▸ Task statement
In the listing below, starting with the line that contains "- practice adding and" and going on through the line that contains "Time: 10 mins", swap every "practice" for "try". Write out those lines again with nothing else changed.

▸ Data supplied
>>>>

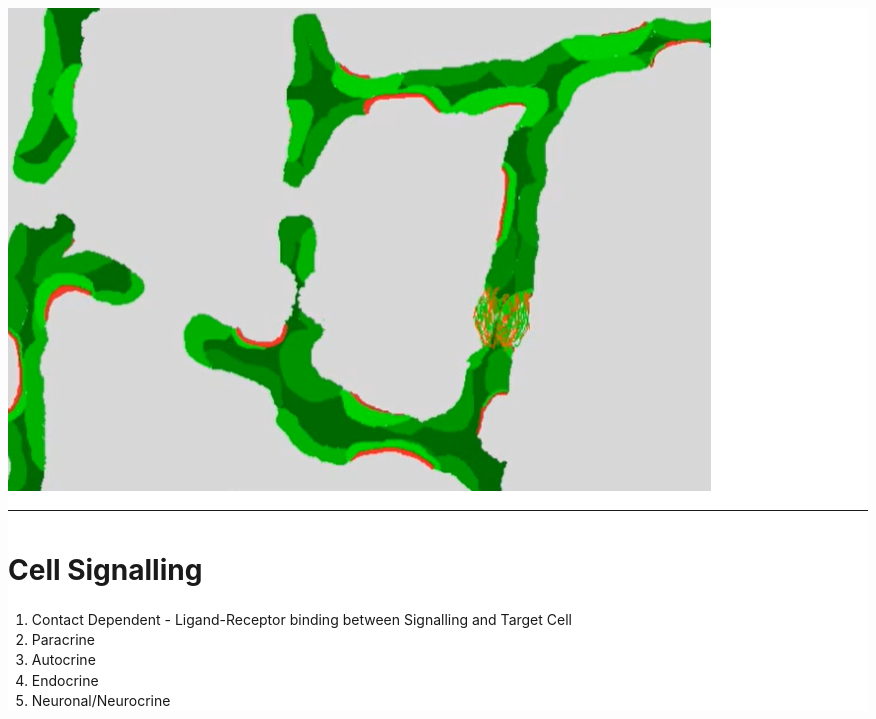![Screenshot (10).png](%5B037%5D%20Bone%20and%20Bone%20Disease%20f2fd389ca1c44a438e21796e0ac711ae/Screenshot_(10).png)

---

# Cell Signalling

1. Contact Dependent - Ligand-Receptor binding between Signalling and Target Cell
2. Paracrine
3. Autocrine
4. Endocrine
5. Neuronal/Neurocrine
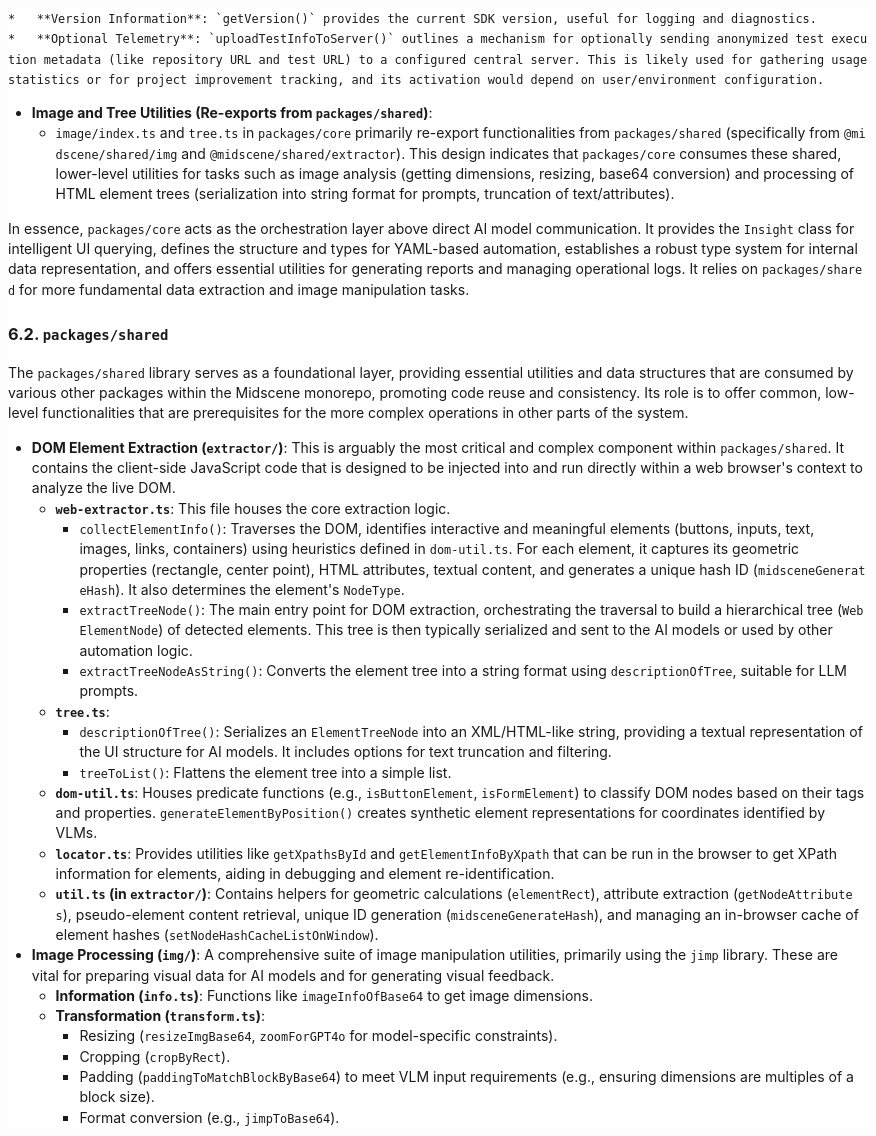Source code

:     *   **Version Information**: `getVersion()` provides the current SDK version, useful for logging and diagnostics.
    *   **Optional Telemetry**: `uploadTestInfoToServer()` outlines a mechanism for optionally sending anonymized test execution metadata (like repository URL and test URL) to a configured central server. This is likely used for gathering usage statistics or for project improvement tracking, and its activation would depend on user/environment configuration.
*   **Image and Tree Utilities (Re-exports from `packages/shared`)**:
    *   `image/index.ts` and `tree.ts` in `packages/core` primarily re-export functionalities from `packages/shared` (specifically from `@midscene/shared/img` and `@midscene/shared/extractor`). This design indicates that `packages/core` consumes these shared, lower-level utilities for tasks such as image analysis (getting dimensions, resizing, base64 conversion) and processing of HTML element trees (serialization into string format for prompts, truncation of text/attributes).

In essence, `packages/core` acts as the orchestration layer above direct AI model communication. It provides the `Insight` class for intelligent UI querying, defines the structure and types for YAML-based automation, establishes a robust type system for internal data representation, and offers essential utilities for generating reports and managing operational logs. It relies on `packages/shared` for more fundamental data extraction and image manipulation tasks.

### 6.2. `packages/shared`

The `packages/shared` library serves as a foundational layer, providing essential utilities and data structures that are consumed by various other packages within the Midscene monorepo, promoting code reuse and consistency. Its role is to offer common, low-level functionalities that are prerequisites for the more complex operations in other parts of the system.

*   **DOM Element Extraction (`extractor/`)**: This is arguably the most critical and complex component within `packages/shared`. It contains the client-side JavaScript code that is designed to be injected into and run directly within a web browser's context to analyze the live DOM.
    *   **`web-extractor.ts`**: This file houses the core extraction logic.
        *   `collectElementInfo()`: Traverses the DOM, identifies interactive and meaningful elements (buttons, inputs, text, images, links, containers) using heuristics defined in `dom-util.ts`. For each element, it captures its geometric properties (rectangle, center point), HTML attributes, textual content, and generates a unique hash ID (`midsceneGenerateHash`). It also determines the element's `NodeType`.
        *   `extractTreeNode()`: The main entry point for DOM extraction, orchestrating the traversal to build a hierarchical tree (`WebElementNode`) of detected elements. This tree is then typically serialized and sent to the AI models or used by other automation logic.
        *   `extractTreeNodeAsString()`: Converts the element tree into a string format using `descriptionOfTree`, suitable for LLM prompts.
    *   **`tree.ts`**:
        *   `descriptionOfTree()`: Serializes an `ElementTreeNode` into an XML/HTML-like string, providing a textual representation of the UI structure for AI models. It includes options for text truncation and filtering.
        *   `treeToList()`: Flattens the element tree into a simple list.
    *   **`dom-util.ts`**: Houses predicate functions (e.g., `isButtonElement`, `isFormElement`) to classify DOM nodes based on their tags and properties. `generateElementByPosition()` creates synthetic element representations for coordinates identified by VLMs.
    *   **`locator.ts`**: Provides utilities like `getXpathsById` and `getElementInfoByXpath` that can be run in the browser to get XPath information for elements, aiding in debugging and element re-identification.
    *   **`util.ts` (in `extractor/`)**: Contains helpers for geometric calculations (`elementRect`), attribute extraction (`getNodeAttributes`), pseudo-element content retrieval, unique ID generation (`midsceneGenerateHash`), and managing an in-browser cache of element hashes (`setNodeHashCacheListOnWindow`).
*   **Image Processing (`img/`)**: A comprehensive suite of image manipulation utilities, primarily using the `jimp` library. These are vital for preparing visual data for AI models and for generating visual feedback.
    *   **Information (`info.ts`)**: Functions like `imageInfoOfBase64` to get image dimensions.
    *   **Transformation (`transform.ts`)**:
        *   Resizing (`resizeImgBase64`, `zoomForGPT4o` for model-specific constraints).
        *   Cropping (`cropByRect`).
        *   Padding (`paddingToMatchBlockByBase64`) to meet VLM input requirements (e.g., ensuring dimensions are multiples of a block size).
        *   Format conversion (e.g., `jimpToBase64`).
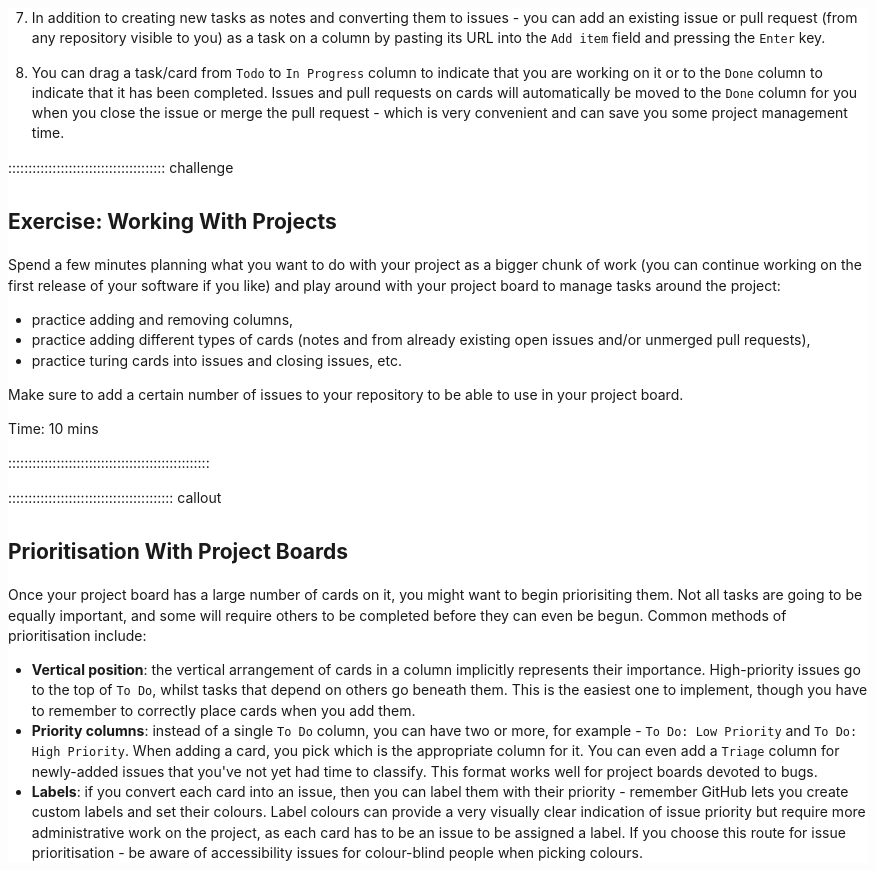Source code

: 7. In addition to creating new tasks as notes and converting them to issues -
  you can add an existing issue or pull request (from any repository visible to you)
  as a task on a column by pasting its URL into the `Add item` field
  and pressing the `Enter` key.

8. You can drag a task/card from `Todo` to `In Progress` column to indicate that you are working on it
  or to the `Done` column to indicate that it has been completed.
  Issues and pull requests on cards will automatically be moved to the `Done` column for you
  when you close the issue or merge the pull request -
  which is very convenient and can save you some project management time.

:::::::::::::::::::::::::::::::::::::::  challenge

## Exercise: Working With Projects

Spend a few minutes planning what you want to do with your project as a bigger chunk of work
(you can continue working on the first release of your software if you like)
and play around with your project board to manage tasks around the project:

- practice adding and removing columns,
- practice adding different types of cards
  (notes and from already existing open issues and/or unmerged pull requests),
- practice turing cards into issues and closing issues, etc.

Make sure to add a certain number of issues to your repository
to be able to use in your project board.

Time: 10 mins


::::::::::::::::::::::::::::::::::::::::::::::::::

:::::::::::::::::::::::::::::::::::::::::  callout

## Prioritisation With Project Boards

Once your project board has a large number of cards on it,
you might want to begin priorisiting them.
Not all tasks are going to be equally important,
and some will require others to be completed before they can even be begun.
Common methods of prioritisation include:

- **Vertical position**:
  the vertical arrangement of cards in a column implicitly represents their importance.
  High-priority issues go to the top of `To Do`,
  whilst tasks that depend on others go beneath them.
  This is the easiest one to implement,
  though you have to remember to correctly place cards when you add them.
- **Priority columns**: instead of a single `To Do` column,
  you can have two or more, for example -
  `To Do: Low Priority` and `To Do: High Priority`.
  When adding a card, you pick which is the appropriate column for it.
  You can even add a `Triage` column for newly-added issues
  that you've not yet had time to classify.
  This format works well for project boards devoted to bugs.
- **Labels**: if you convert each card into an issue,
  then you can label them with their priority -
  remember GitHub lets you create custom labels and set their colours.
  Label colours can provide a very visually clear indication of issue priority
  but require more administrative work on the project,
  as each card has to be an issue to be assigned a label.
  If you choose this route for issue prioritisation -
  be aware of accessibility issues for colour-blind people when picking colours.
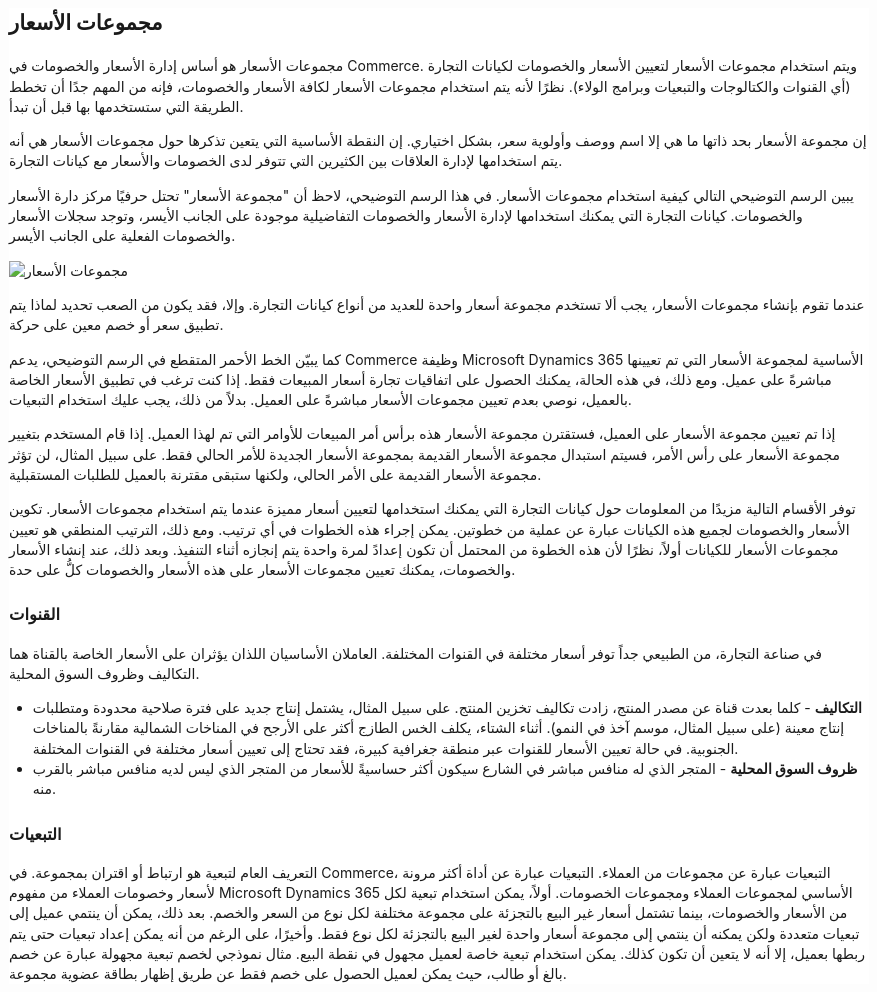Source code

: ## <a name="price-groups"></a>مجموعات الأسعار

مجموعات الأسعار هو أساس إدارة الأسعار والخصومات في Commerce. ويتم استخدام مجموعات الأسعار لتعيين الأسعار والخصومات لكيانات التجارة (أي القنوات والكتالوجات والتبعيات وبرامج الولاء). نظرًا لأنه يتم استخدام مجموعات الأسعار لكافة الأسعار والخصومات، فإنه من المهم جدًا أن تخطط الطريقة التي ستستخدمها بها قبل أن تبدأ.

إن مجموعة الأسعار بحد ذاتها ما هي إلا اسم ووصف وأولوية سعر، بشكل اختياري. إن النقطة الأساسية التي يتعين تذكرها حول مجموعات الأسعار هي أنه يتم استخدامها لإدارة العلاقات بين الكثيرين التي تتوفر لدى الخصومات والأسعار مع كيانات التجارة.

يبين الرسم التوضيحي التالي كيفية استخدام مجموعات الأسعار. في هذا الرسم التوضيحي، لاحظ أن "مجموعة الأسعار" تحتل حرفيًا مركز دارة الأسعار والخصومات. كيانات التجارة التي يمكنك استخدامها لإدارة الأسعار والخصومات التفاضيلية موجودة على الجانب الأيسر، وتوجد سجلات الأسعار والخصومات الفعلية على الجانب الأيسر.

![مجموعات الأسعار](./media/PriceGroups.png "مجموعات الأسعار")

عندما تقوم بإنشاء مجموعات الأسعار، يجب ألا تستخدم مجموعة أسعار واحدة للعديد من أنواع كيانات التجارة. وإلا، فقد يكون من الصعب تحديد لماذا يتم تطبيق سعر أو خصم معين على حركة.

كما يبيّن الخط الأحمر المتقطع في الرسم التوضيحي، يدعم Commerce وظيفة Microsoft Dynamics 365 الأساسية لمجموعة الأسعار التي تم تعيينها مباشرةً على عميل. ومع ذلك، في هذه الحالة، يمكنك الحصول على اتفاقيات تجارة أسعار المبيعات فقط. إذا كنت ترغب في تطبيق الأسعار الخاصة بالعميل، نوصي بعدم تعيين مجموعات الأسعار مباشرةً على العميل. بدلاً من ذلك، يجب عليك استخدام التبعيات. 

إذا تم تعيين مجموعة الأسعار على العميل، فستقترن مجموعة الأسعار هذه برأس أمر المبيعات للأوامر التي تم لهذا العميل. إذا قام المستخدم بتغيير مجموعة الأسعار على رأس الأمر، فسيتم استبدال مجموعة الأسعار القديمة بمجموعة الأسعار الجديدة للأمر الحالي فقط. على سبيل المثال، لن تؤثر مجموعة الأسعار القديمة على الأمر الحالي، ولكنها ستبقى مقترنة بالعميل للطلبات المستقبلية.

توفر الأقسام التالية مزيدًا من المعلومات حول كيانات التجارة التي يمكنك استخدامها لتعيين أسعار مميزة عندما يتم استخدام مجموعات الأسعار. تكوين الأسعار والخصومات لجميع هذه الكيانات عبارة عن عملية من خطوتين. يمكن إجراء هذه الخطوات في أي ترتيب. ومع ذلك، الترتيب المنطقي هو تعيين مجموعات الأسعار للكيانات أولاً، نظرًا لأن هذه الخطوة من المحتمل أن تكون إعدادً لمرة واحدة يتم إنجازه أثناء التنفيذ. وبعد ذلك، عند إنشاء الأسعار والخصومات، يمكنك تعيين مجموعات الأسعار على هذه الأسعار والخصومات كلُّ على حدة.

### <a name="channels"></a>القنوات

في صناعة التجارة، من الطبيعي جداً توفر أسعار مختلفة في القنوات المختلفة. العاملان الأساسيان اللذان يؤثران على الأسعار الخاصة بالقناة هما التكاليف وظروف السوق المحلية.

- **التكاليف** - كلما بعدت قناة عن مصدر المنتج، زادت تكاليف تخزين المنتج. على سبيل المثال، يشتمل إنتاج جديد على فترة صلاحية محدودة ومتطلبات إنتاج معينة (على سبيل المثال، موسم آخذ في النمو). أثناء الشتاء، يكلف الخس الطازج أكثر على الأرجح في المناخات الشمالية مقارنةً بالمناخات الجنوبية. في حالة تعيين الأسعار للقنوات عبر منطقة جغرافية كبيرة، فقد تحتاج إلى تعيين أسعار مختلفة في القنوات المختلفة.
- **ظروف السوق المحلية** - المتجر الذي له منافس مباشر في الشارع سيكون أكثر حساسيةً للأسعار من المتجر الذي ليس لديه منافس مباشر بالقرب منه.

### <a name="affiliations"></a>التبعيات

التعريف العام لتبعية هو ارتباط أو اقتران بمجموعة. في Commerce، التبعيات عبارة عن مجموعات من العملاء. التبعيات عبارة عن أداة أكثر مرونة لأسعار وخصومات العملاء من مفهوم Microsoft Dynamics 365 الأساسي لمجموعات العملاء ومجموعات الخصومات. أولاً، يمكن استخدام تبعية لكل من الأسعار والخصومات، بينما تشتمل أسعار غير البيع بالتجزئة على مجموعة مختلفة لكل نوع من السعر والخصم. بعد ذلك، يمكن أن ينتمي عميل إلى تبعيات متعددة ولكن يمكنه أن ينتمي إلى مجموعة أسعار واحدة لغير البيع بالتجزئة لكل نوع فقط. وأخيرًا، على الرغم من أنه يمكن إعداد تبعيات حتى يتم ربطها بعميل، إلا أنه لا يتعين أن تكون كذلك. يمكن استخدام تبعية خاصة لعميل مجهول في نقطة البيع. مثال نموذجي لخصم تبعية مجهولة عبارة عن خصم بالغ أو طالب، حيث يمكن لعميل الحصول على خصم فقط عن طريق إظهار بطاقة عضوية مجموعة.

<<<<

▸ Completed exercise
- try adding and removing columns,
- try adding different types of cards
  (notes and from already existing open issues and/or unmerged pull requests),
- try turing cards into issues and closing issues, etc.

Make sure to add a certain number of issues to your repository
to be able to use in your project board.

Time: 10 mins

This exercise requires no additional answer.